Certain heavy metals, including the barium compounds used in the fracking process, have commercial value and are a product of the sequential solid separation process illustrated below.

About 80% of the world's barium sulfate production, mostly purified mineral, is consumed as a component of oil well drilling fluid. It increases the density of the fluid.

Barium coming up with flow back water is many times simply released to water and soil in the discharge and disposal of drilling wastes. In some cases, the flow back water is trucked away and sequestered in a special injection well.

We also know that a wide variety of salts and metals and organic compounds originate in most shale deposits and those salts and metals may have appreciable value to industry or agriculture.

The cascaded or serial process illustrated below can process all four categories of contaminants discussed above at approximately 1.5 million US gallons per 24 hours, far more efficiently, less costly and more precisely than any other oil or natural gas waste water processing system known today.




How the proposed system is used in the field or in a centralized processing facility obviously depends on the volume and type of contaminated water being handled on a daily or scheduled basis. In addition to the mobile unit illustrated above, more complex or larger volume system can be transported and operated in the field or at a centralized facility.


Existing/available frac tanks as shown above can be modified to accommodate several stages of the proposed waste water system. This particular configuration would be suited for operation in difficult environmental conditions yet remain portable should its capability be required elsewhere.

It is called a "full feature" processing system with all of the modules and capabilities summarized in the table above. It is also a "hard wired" configuration where internal and internal connections are permanent and its utility is one of maximum reduction of difficult waste water conditions.

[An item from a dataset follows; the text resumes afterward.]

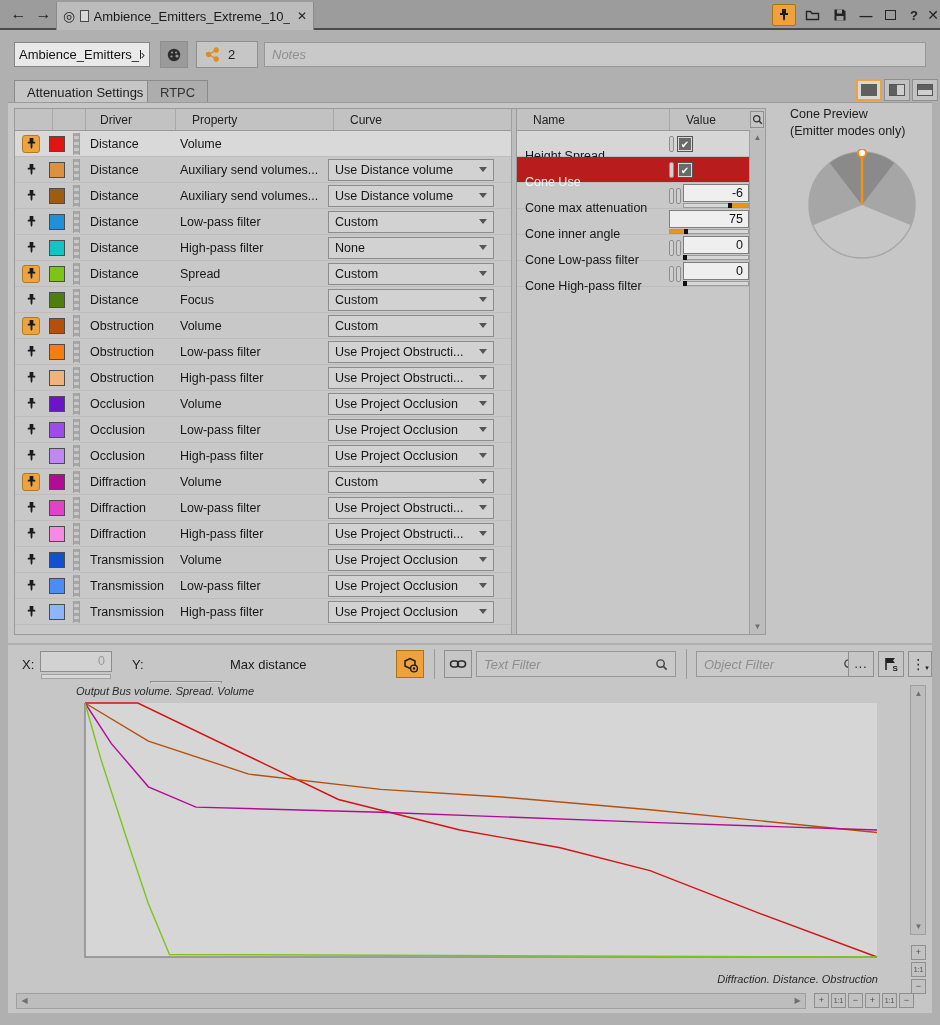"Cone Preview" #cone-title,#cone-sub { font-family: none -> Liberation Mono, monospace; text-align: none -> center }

The internal interconnections can also be "soft wired" so as to bypass modules that may not be needed in a particular situation, thus increasing possible thru put of the system.


Ocean-style containers modified for side-access are shown below. In this case, the water processor components are accessible from the side and can interchanged or replaced as needed to create a special capability to deal with specific waste water conditions and desired results or products. These types of containers are very popular when accessibility to controls, monitoring equipment or maintenance activities are expected.

For the containerized configuration, the individual processor modules are skid mounted and can be easily placed or removed from the proper interior location with a conventional front loader. Inter-module electrical and plumbing connections can be then made to the pre-wired and pre-plumbed water processing modules.

If such units are deployed in inclement weather/wind conditions, the access doors are located on the leeward side of the container's orientation, as determined in part by Wind Rose data from that particular site. This affords maximum physical protection for any maintenance crew needing access to the interior components.



An individual module of one of the water processors is shown below, illustrating how it can easily be trailer or flat-bed mounted for rapid mobility in or around the oil or natural gas field. The particular module shown below, depending on local waste water conditions is capable of process between 7000 and 10,000 barrels of waste water per 24 hour period.